The research presented in this paper is critical in advancing the security of LLM agents. The framework AgentSentry not only provides a novel approach to detecting and mitigating indirect prompt injection attacks but also preserves the utility and functionality of the agents, making it a vital contribution to the ongoing development of secure AI systems. By effectively managing the complexities of multi-turn interactions in LLMs, this work lays foundational methodologies for future security enhancements in AI applications.
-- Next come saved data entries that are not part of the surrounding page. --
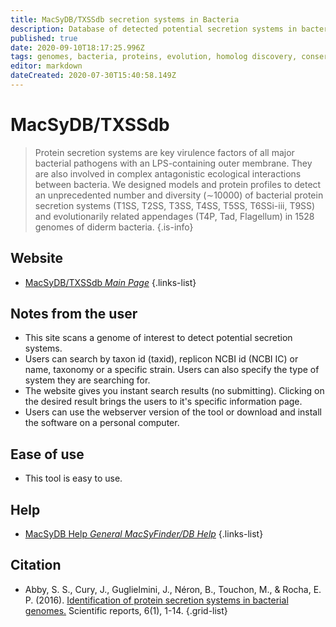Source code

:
 ```yaml
---
title: MacSyDB/TXSSdb secretion systems in Bacteria
description: Database of detected potential secretion systems in bacterial genomes
published: true
date: 2020-09-10T18:17:25.996Z
tags: genomes, bacteria, proteins, evolution, homolog discovery, conservation
editor: markdown
dateCreated: 2020-07-30T15:40:58.149Z
---
```


# MacSyDB/TXSSdb

> Protein secretion systems are key virulence factors of all major bacterial pathogens with an LPS-containing outer membrane. They are also involved in complex antagonistic ecological interactions between bacteria. We designed models and protein profiles to detect an unprecedented number and diversity (∼10000) of bacterial protein secretion systems (T1SS, T2SS, T3SS, T4SS, T5SS, T6SSi-iii, T9SS) and evolutionarily related appendages (T4P, Tad, Flagellum) in 1528 genomes of diderm bacteria.
{.is-info}

 

## Website 

- [MacSyDB/TXSSdb *Main Page*](http://macsydb.web.pasteur.fr/txssdb/_design/txssdb/index.html)
 {.links-list}


## Notes from the user
 
- This site scans a genome of interest to detect potential secretion systems.
- Users can search by taxon id (taxid), replicon NCBI id (NCBI IC) or name, taxonomy or a specific strain. Users can also specify the type of system they are searching for. 
- The website gives you instant search results (no submitting). Clicking on the desired result brings the users to it's specific information page. 
- Users can use the webserver version of the tool or download and install the software on a personal computer. 
 
## Ease of use

- This tool is easy to use. 

## Help

- [MacSyDB Help *General MacSyFinder/DB Help*](https://macsyfinder.readthedocs.io/en/latest/)
{.links-list}
## Citation 

- Abby, S. S., Cury, J., Guglielmini, J., Néron, B., Touchon, M., & Rocha, E. P. (2016). [Identification of protein secretion systems in bacterial genomes.](https://www.nature.com/articles/srep23080) Scientific reports, 6(1), 1-14.
{.grid-list}
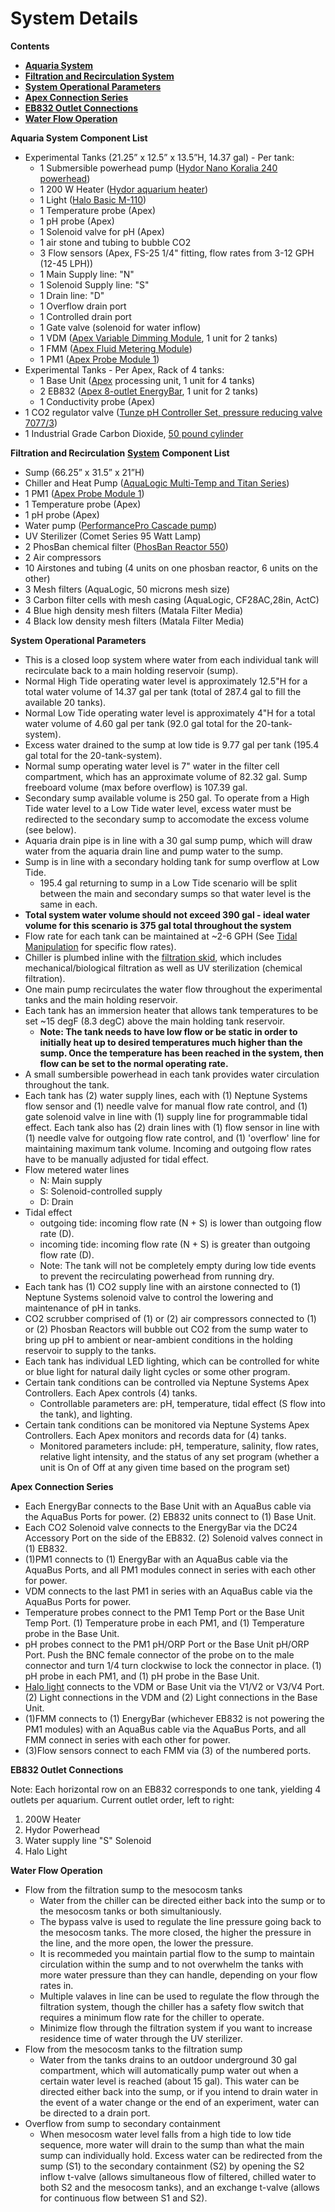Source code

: # System Details

**Contents**  
- [**Aquaria System**](#Aquaria_System_List)  
- [**Filtration and Recirculation System**](#Filtration_and_Recirculation_System)  
- [**System Operational Parameters**](#System_Operation_Parameters)  
- [**Apex Connection Series**](#Apex_Connection_Series)  
- [**EB832 Outlet Connections**](#EB832_Outlet_Connections)  
- [**Water Flow Operation**](#Water_Flow_Operation)  

<a name="Aquaria_System_List"></a> **Aquaria System Component List**
 
* Experimental Tanks (21.25” x 12.5” x 13.5”H, 14.37 gal) - Per tank:  
  * 1 Submersible powerhead pump ([Hydor Nano Koralia 240 powerhead](https://github.com/SilbigerLab/Mesocosm_User_Manual/blob/master/Manuals/Hydor_Nano_Pump.pdf))  
  * 1 200 W Heater ([Hydor aquarium heater](https://github.com/SilbigerLab/Mesocosm_User_Manual/blob/master/Manuals/Hydor_Heater.pdf))  
  * 1 Light ([Halo Basic M-110](https://github.com/SilbigerLab/Mesocosm_User_Manual/blob/master/Manuals/Apex_Halo.pdf))  
  * 1 Temperature probe (Apex)  
  * 1 pH probe (Apex)  
  * 1 Solenoid valve for pH (Apex)  
  * 1 air stone and tubing to bubble CO2  
  * 3 Flow sensors (Apex, FS-25 1/4" fitting, flow rates from 3-12 GPH (12-45 LPH))  
  * 1 Main Supply line: "N"  
  * 1 Solenoid Supply line: "S"  
  * 1 Drain line: "D"  
  * 1 Overflow drain port  
  * 1 Controlled drain port  
  * 1 Gate valve (solenoid for water inflow)  
  * 1 VDM ([Apex Variable Dimming Module](https://github.com/SilbigerLab/Mesocosm_User_Manual/blob/master/Manuals/VDM_manual.pdf), 1 unit for 2 tanks)  
  * 1 FMM ([Apex Fluid Metering Module](https://www.neptunesystems.com/getstarted/fmk/))  
  * 1 PM1 ([Apex Probe Module 1](https://github.com/SilbigerLab/Mesocosm_User_Manual/blob/master/Manuals/PM1_manual.pdf))  
* Experimental Tanks - Per Apex, Rack of 4 tanks:  
  * 1 Base Unit ([Apex](https://github.com/SilbigerLab/Mesocosm_User_Manual/blob/master/Manuals/Apex_Comprehensive_Reference_Manual.pdf) processing unit, 1 unit for 4 tanks)  
  * 2 EB832 ([Apex 8-outlet EnergyBar](https://github.com/SilbigerLab/Mesocosm_User_Manual/blob/master/Manuals/EB832_Guide.pdf), 1 unit for 2 tanks)  
  * 1 Conductivity probe (Apex)  
* 1 CO2 regulator valve ([Tunze pH Controller Set, pressure reducing valve   7077/3](https://github.com/SilbigerLab/Mesocosm_User_Manual/blob/master/Manuals/Tunze_CO2_Regulator.pdf))  
* 1 Industrial Grade Carbon Dioxide, [50 pound cylinder](https://www.airgas.com/product/Gases/Industrial-Application-Gases/Carbon-Dioxide---Industrial/p/CD%2050)  

<a name="Filtration_and_Recirculation_System"></a> **Filtration and Recirculation** [**System**](https://github.com/SilbigerLab/Mesocosm_User_Manual/blob/master/Manuals/Filtration_Skid_Build_Package.pdf) **Component List**

* Sump (66.25” x 31.5” x 21”H)  
* Chiller and Heat Pump ([AquaLogic Multi-Temp and Titan Series](https://github.com/SilbigerLab/Mesocosm_User_Manual/blob/master/Manuals/AquaLogic_Chiller.pdf))  
* 1 PM1 ([Apex Probe Module 1](https://github.com/SilbigerLab/Mesocosm_User_Manual/blob/master/Manuals/PM1_manual.pdf))  
* 1 Temperature probe (Apex)  
* 1 pH probe (Apex)
* Water pump ([PerformancePro Cascade pump](https://github.com/SilbigerLab/Mesocosm_User_Manual/blob/master/Manuals/Complete_Cascade.pdf))  
* UV Sterilizer (Comet Series 95 Watt Lamp)  
* 2 PhosBan chemical filter ([PhosBan Reactor 550](https://github.com/SilbigerLab/Mesocosm_User_Manual/blob/master/Manuals/Phosban_Reactor.pdf))  
* 2 Air compressors  
* 10 Airstones and tubing (4 units on one phosban reactor, 6 units on the other)  
* 3 Mesh filters (AquaLogic, 50 microns mesh size)  
* 3 Carbon filter cells with mesh casing (AquaLogic, CF28AC,28in, ActC)  
* 4 Blue high density mesh filters (Matala Filter Media)  
* 4 Black low density mesh filters (Matala Filter Media)    

<a name="System_Operation_Parameters"></a> **System Operational Parameters**

* This is a closed loop system where water from each individual tank will recirculate back to a main holding reservoir (sump).  
* Normal High Tide operating water level is approximately 12.5"H for a total water volume of 14.37 gal per tank (total of 287.4 gal to fill the available 20 tanks).  
* Normal Low Tide operating water level is approximately 4"H for a total water volume of 4.60 gal per tank (92.0 gal total for the 20-tank-system).  
* Excess water drained to the sump at low tide is 9.77 gal per tank (195.4 gal total for the 20-tank-system).  
* Normal sump operating water level is 7" water in the filter cell compartment, which has an approximate volume of 82.32 gal.  Sump freeboard volume (max before overflow) is 107.39 gal.  
* Secondary sump available volume is 250 gal. To operate from a High Tide water level to a Low Tide water level, excess water must be redirected to the secondary sump to accomodate the excess volume (see below).  
* Aquaria drain pipe is in line with a 30 gal sump pump, which will draw water from the aquaria drain line and pump water to the sump.  
* Sump is in line with a secondary holding tank for sump overflow at Low Tide.
    * 195.4 gal returning to sump in a Low Tide scenario will be split between the main and secondary sumps so that water level is the same in each.  
* **Total system water volume should not exceed 390 gal - ideal water volume for this scenario is 375 gal total throughout the system**
* Flow rate for each tank can be maintained at ~2-6 GPH (See [Tidal Manipulation](chapters/06-tidal_manipulation.md) for specific flow rates).  
* Chiller is plumbed inline with the [filtration skid](https://github.com/SilbigerLab/Mesocosm_User_Manual/blob/master/Manuals/Filtration_Skid_Build_Package.pdf), which includes mechanical/biological filtration as well as UV sterilization (chemical filtration).  
* One main pump recirculates the water flow throughout the experimental tanks and the main holding reservoir.  
* Each tank has an immersion heater that allows tank temperatures to be set ~15 degF (8.3 degC) above the main holding tank reservoir.  
    * **Note: The tank needs to have low flow or be static in order to initially heat up to desired temperatures much higher than the sump.  Once the temperature has been reached in the system, then flow can be set to the normal operating rate.**  
* A small sumbersible powerhead in each tank provides water circulation throughout the tank.  
* Each tank has (2) water supply lines, each with (1) Neptune Systems flow sensor and (1) needle valve for manual flow rate control, and (1) gate solenoid valve in line with (1) supply line for programmable tidal effect.  Each tank also has (2) drain lines with (1) flow sensor in line with (1) needle valve for outgoing flow rate control, and (1) 'overflow' line for maintaining maximum tank volume.  Incoming and outgoing flow rates have to be manually adjusted for tidal effect.  
* Flow metered water lines
    * N: Main supply
    * S: Solenoid-controlled supply
    * D: Drain  
* Tidal effect
    * outgoing tide: incoming flow rate (N + S) is lower than outgoing flow rate (D).
    * incoming tide: incoming flow rate (N + S) is greater than outgoing flow rate (D).
    * Note: The tank will not be completely empty during low tide events to prevent the recirculating powerhead from running dry.  
* Each tank has (1) CO2 supply line with an airstone connected to (1) Neptune Systems solenoid valve to control the lowering and maintenance of pH in tanks.  
* CO2 scrubber comprised of (1) or (2) air compressors connected to (1) or (2) Phosban Reactors will bubble out CO2 from the sump water to bring up pH to ambient or near-ambient conditions in the holding reservoir to supply to the tanks.  
* Each tank has individual LED lighting, which can be controlled for white or blue light for natural daily light cycles or some other program.  
* Certain tank conditions can be controlled via Neptune Systems Apex Controllers.  Each Apex controls (4) tanks.  
  * Controllable parameters are: pH, temperature, tidal effect (S flow into the tank), and lighting.  
* Certain tank conditions can be monitored via Neptune Systems Apex Controllers.  Each Apex monitors and records data for (4) tanks.  
  * Monitored parameters include: pH, temperature, salinity, flow rates, relative light intensity, and the status of any set program (whether a unit is On of Off at any given time based on the program set)  

<a name="Apex_Connection_Series"></a> **Apex Connection Series**

* Each EnergyBar connects to the Base Unit with an AquaBus cable via the AquaBus Ports for power.  (2) EB832 units connect to (1) Base Unit.  
* Each CO2 Solenoid valve connects to the EnergyBar via the DC24 Accessory Port on the side of the EB832.  (2) Solenoid valves connect in (1) EB832.  
* (1)PM1 connects to (1) EnergyBar with an AquaBus cable via the AquaBus Ports, and all PM1 modules connect in series with each other for power.  
* VDM connects to the last PM1 in series with an AquaBus cable via the AquaBus Ports for power.  
* Temperature probes connect to the PM1 Temp Port or the Base Unit Temp Port.  (1) Temperature probe in each PM1, and (1) Temperature probe in the Base Unit.  
* pH probes connect to the PM1 pH/ORP Port or the Base Unit pH/ORP Port.  Push the BNC female connector of the probe on to the male connector and turn 1/4 turn clockwise to lock the connector in place.  (1) pH probe in each PM1, and (1) pH probe in the Base Unit.  
* [Halo light](https://github.com/SilbigerLab/Mesocosm_User_Manual/tree/394a3f7d9fed8765e4152f9fdd11d00a2ea87a93/Manuals/HALO_Quick_Start_Guide.pdf) connects to the VDM or Base Unit via the V1/V2 or V3/V4 Port.  (2) Light connections in the VDM and (2) Light connections in the Base Unit.  
* (1)FMM connects to (1) EnergyBar (whichever EB832 is not powering the PM1 modules) with an AquaBus cable via the AquaBus Ports, and all FMM connect in series with each other for power.  
* (3)Flow sensors connect to each FMM via (3) of the numbered ports.  

<a name="EB832_Outlet_Connections"></a> **EB832 Outlet Connections**

Note: Each horizontal row on an EB832 corresponds to one tank, yielding 4 outlets per aquarium. Current outlet order, left to right:

1. 200W Heater
2. Hydor Powerhead
3. Water supply line "S" Solenoid
4. Halo Light

<a name="Water_Flow_Operation"></a> **Water Flow Operation**

* Flow from the filtration sump to the mesocosm tanks
    * Water from the chiller can be directed either back into the sump or to the mesocosm tanks or both simultaniously.  
    * The bypass valve is used to regulate the line pressure going back to the mesocosm tanks.  The more closed, the higher the pressure in the line, and the more open, the lower the pressure.  
    * It is recommeded you maintain partial flow to the sump to maintain circulation within the sump and to not overwhelm the tanks with more water pressure than they can handle, depending on your flow rates in.   
    * Multiple valaves in line can be used to regulate the flow through the filtration system, though the chiller has a safety flow switch that requires a minimum flow rate for the chiller to operate.  
    * Minimize flow through the filtration system if you want to increase residence time of water through the UV sterilizer.  
* Flow from the mesocosm tanks to the filtration sump
    * Water from the tanks drains to an outdoor underground 30 gal compartment, which will automatically pump water out when a certain water level is reached (about 15 gal).  This water can be directed either back into the sump, or if you intend to drain water in the event of a water change or the end of an experiment, water can be directed to a drain port.
* Overflow from sump to secondary containment
    * When mesocosm water level falls from a high tide to low tide sequence, more water will drain to the sump than what the main sump can individually hold.  Excess water can be redirected from the sump (S1) to the secondary containment (S2) by opening the S2 inflow t-valve (allows simultaneous flow of filtered, chilled water to both S2 and the mesocosm tanks), and an exchange t-valve (allows for continuous flow between S1 and S2).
🎯 Why It's Interesting for AI Security Researchers

AI security researchers will find this paper particularly relevant as it tackles one of the pressing challenges in the field: the vulnerability of AI language models to sophisticated injection attacks. The innovative approaches proposed, such as temporal causal diagnostics and context purification, represent significant advancements in the defense mechanisms available for LLMs. Given the increasing reliance on AI in sensitive applications, ensuring robust security measures is essential, and this paper provides a substantial framework for addressing these vulnerabilities.